Dienstag, 19. Januar 2010

Ein Arbeitstag im Projekt (18.1.2020)

6:30

Mein Wecker piepst.

Ich hau ihn.

Er piepst wieder.

Ich hau noch mal.

Aufstehen. Kaffeemaschine an. Unter die Dusche. Radio an. Liste machen für heute.

Ich kann noch nicht denken. Nach dem zweiten Kaffee geht’s.

8:00

Schnell noch eine Email an das Stadtarchiv schicken, um einen Termin für das Heraussuchen von Fotomaterial zu vereinbaren.

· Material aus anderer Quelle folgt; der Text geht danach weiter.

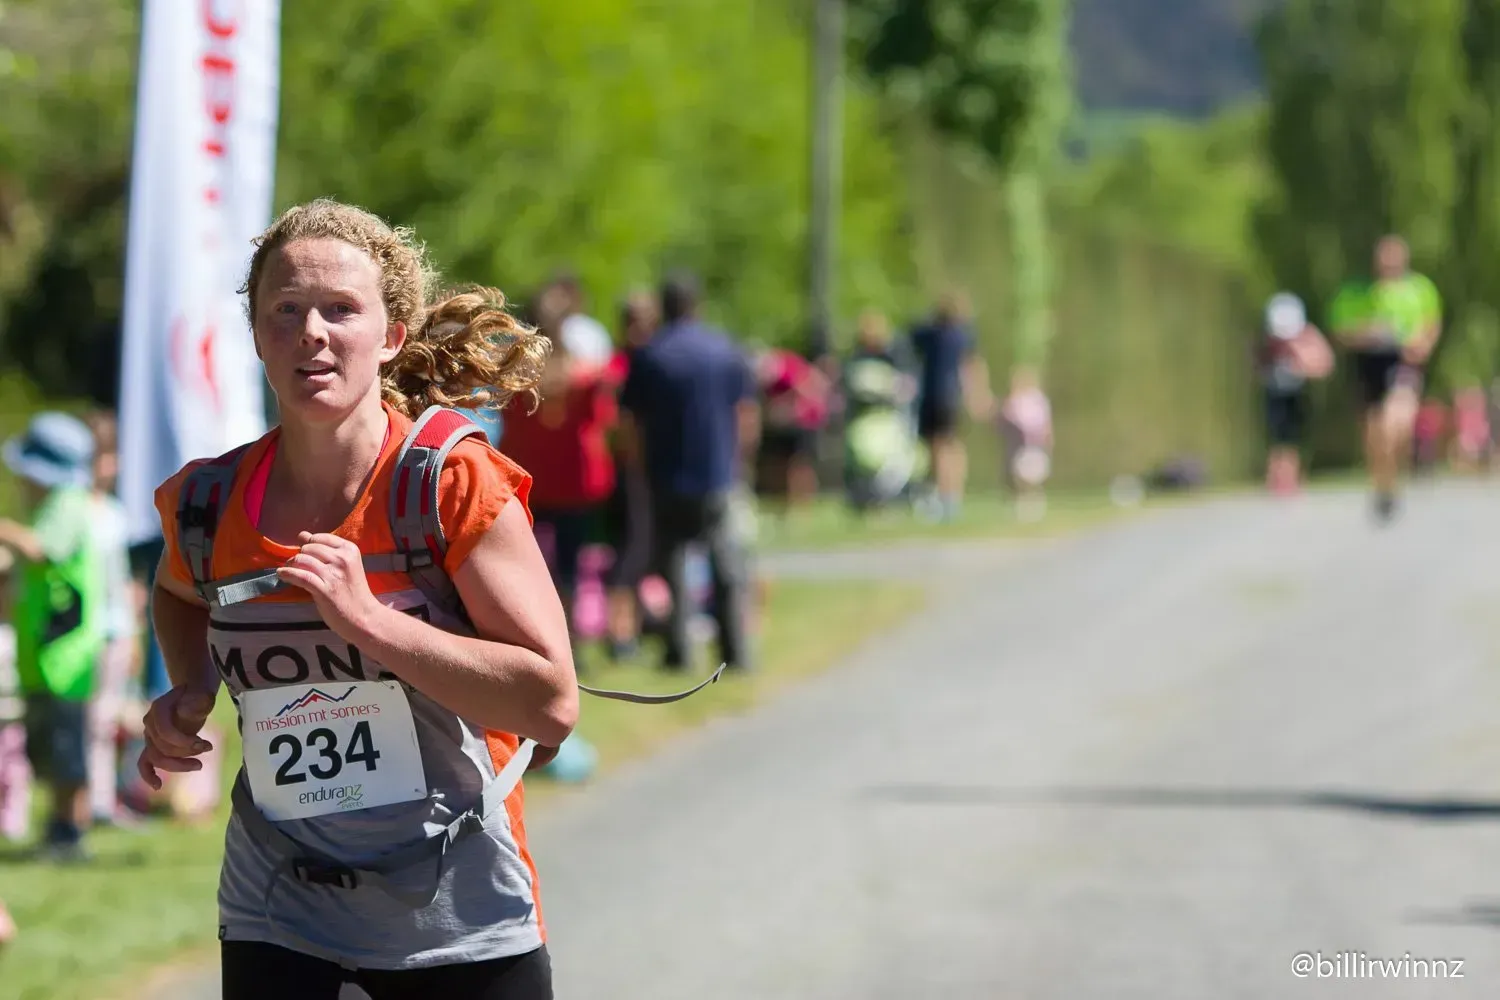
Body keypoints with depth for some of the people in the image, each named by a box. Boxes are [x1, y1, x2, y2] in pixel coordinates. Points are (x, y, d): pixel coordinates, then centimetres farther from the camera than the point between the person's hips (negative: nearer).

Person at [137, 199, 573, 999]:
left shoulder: (454, 482, -14)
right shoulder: (205, 505, -2)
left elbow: (551, 702, -19)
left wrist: (368, 621, -25)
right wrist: (190, 694, 3)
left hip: (461, 926, -3)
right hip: (277, 925, 3)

Im Postfach: 3 Emails von Barbara Wachendorff mit neuen Szenen-Texten. Gründlich lesen! Kaffee zu Ende trinken und dann los.

Zum Glück ist die Autobahn frei. Alle anderen arbeiten wohl schon. Nur wir sind heute später dran als sonst.

11:00

Probe mit Barbara J., Schauspielerin und Sängerin. Eigentlich wollen wir mit ihr und einer anderen Spielerin eine geschriebene Szene arbeiten, aber A. ist krank. Schwere Bronchitis. Wie bringen wir das Thema "kreativer Beruf" in das Projekt ein? Ohne das es selbstreferentiell wird? Wir holen uns Inspiration durch einen Dokumentarfilm über eine 86-jährige Tänzerin. Sie hat es geschafft, Leben und Kunst miteinander zu verbinden; Kinder und Beruf, künstlerisches Tun und gesellschaftspolitisches Argument. Sind sehr beeindruckt. Und gucken -entgegen unserer Planung- den Film in voller Länge.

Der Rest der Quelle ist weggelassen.